* [Directions]
**a.** Based on the text on loop metadata, decide for each statement whether it agrees with the text. Answer yes or no and quote the deciding words. (i) A LoopID is unique to a single loop. (ii) Calling Loop::setLoopAlreadyUnrolled() gives a loop a new LoopID. (iii) The parallel access information is kept for subsequent passes.
**b.** In the records, start at the line containing "Ultimi articoli" and go through the end of the records. Rewrite those lines with "settembre" changed to "ottobre", leaving everything else unchanged and leaving out the pictures.

** Given text follows **

Introduce llvm.loop.parallel_accesses and llvm.access.group metadata.

The current llvm.mem.parallel_loop_access metadata has a problem in that
it uses LoopIDs. LoopID unfortunately is not loop identifier. It is
neither unique (there's even a regression test assigning the some LoopID
to multiple loops; can otherwise happen if passes such as LoopVersioning
make copies of entire loops) nor persistent (every time a property is
removed/added from a LoopID's MDNode, it will also receive a new LoopID;
this happens e.g. when calling Loop::setLoopAlreadyUnrolled()).
Since most loop transformation passes change the loop attributes (even
if it just to mark that a loop should not be processed again as
llvm.loop.isvectorized does, for the versioned and unversioned loop),
the parallel access information is lost for any subsequent pass.

** End of Given text **
** Information supplied follows **

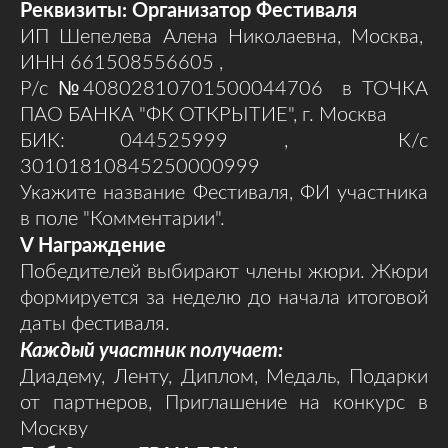
Реквизиты: Организатор Фестиваля
ИП Шепелева Алена Николаевна, Москва,
ИНН 661508556605 ,
Р/с №40802810701500044706 в ТОЧКА
ПАО БАНКА "ФК ОТКРЫТИЕ", г. Москва
БИК: 044525999 , К/с
30101810845250000999
Укажите название Фестиваля, ФИ участника
в поле "Комментарии".
V
Награждение
Победителей выбирают члены жюри. Жюри
формируется за неделю до начала итоговой
даты фестиваля.
Каждый участник получает:
Диадему, Ленту, Диплом, Медаль, Подарки
от партнеров, Приглашение на конкурс в
Москву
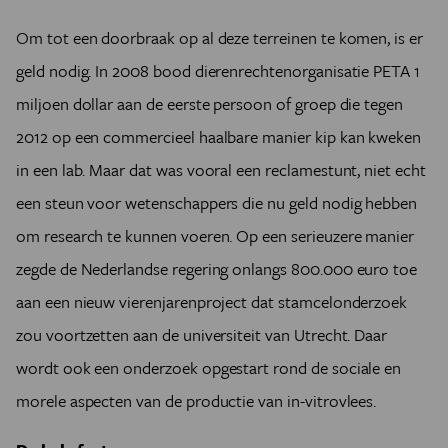
Om tot een doorbraak op al deze terreinen te komen, is er
geld nodig. In 2008 bood dierenrechtenorganisatie PETA 1
miljoen dollar aan de eerste persoon of groep die tegen
2012 op een commercieel haalbare manier kip kan kweken
in een lab. Maar dat was vooral een reclamestunt, niet echt
een steun voor wetenschappers die nu geld nodig hebben
om research te kunnen voeren. Op een serieuzere manier
zegde de Nederlandse regering onlangs 800.000 euro toe
aan een nieuw vierenjarenproject dat stamcelonderzoek
zou voortzetten aan de universiteit van Utrecht. Daar
wordt ook een onderzoek opgestart rond de sociale en
morele aspecten van de productie van in-vitrovlees.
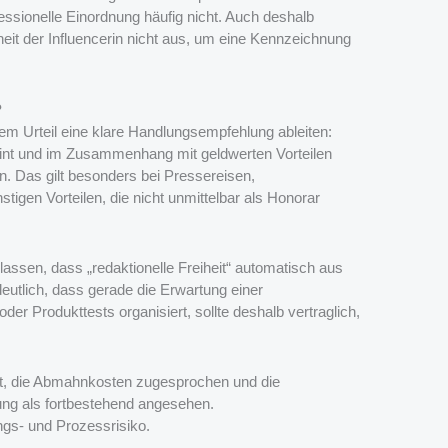
ssionelle Einordnung häufig nicht. Auch deshalb
heit der Influencerin nicht aus, um eine Kennzeichnung
?
em Urteil eine klare Handlungsempfehlung ableiten:
int und im Zusammenhang mit geldwerten Vorteilen
en. Das gilt besonders bei Pressereisen,
tigen Vorteilen, die nicht unmittelbar als Honorar
assen, dass „redaktionelle Freiheit“ automatisch aus
tlich, dass gerade die Erwartung einer
 Produkttests organisiert, sollte deshalb vertraglich,
ht, die Abmahnkosten zugesprochen und die
ng als fortbestehend angesehen.
ngs- und Prozessrisiko.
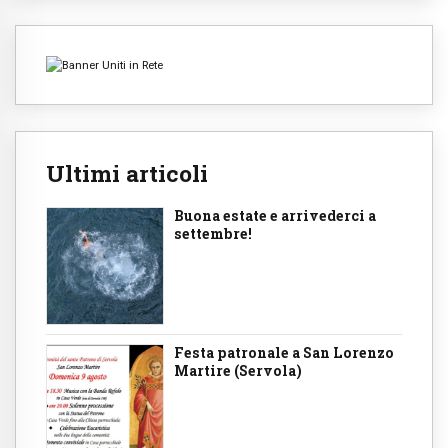
Ultimi articoli
Buona estate e arrivederci a
settembre!
Festa patronale a San Lorenzo
Martire (Servola)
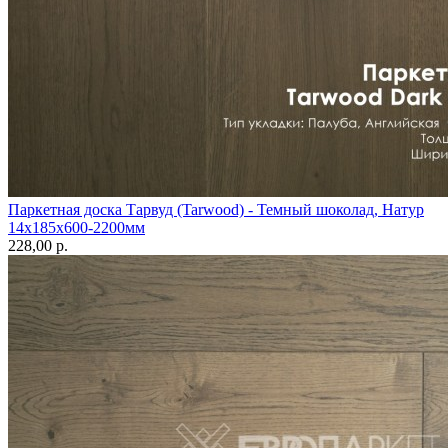
Паркетная доска Тарвуд (Tarwood) - Темный шоколад, Натур
14х185х600-2200мм
228,00 p.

** End of Information supplied **

* [Responses by item number]
**a.**
(i) No: "It is neither unique"
(ii) Yes: "every time a property is removed/added from a LoopID's MDNode, it will also receive a new LoopID; this happens e.g. when calling Loop::setLoopAlreadyUnrolled()"
(iii) No: "the parallel access information is lost for any subsequent pass."

**b.**
Ultimi articoli
Buona estate e arrivederci a
ottobre!
Festa patronale a San Lorenzo
Martire (Servola)
Паркетная доска Тарвуд (Tarwood) - Темный шоколад, Натур
14х185х600-2200мм
228,00 p.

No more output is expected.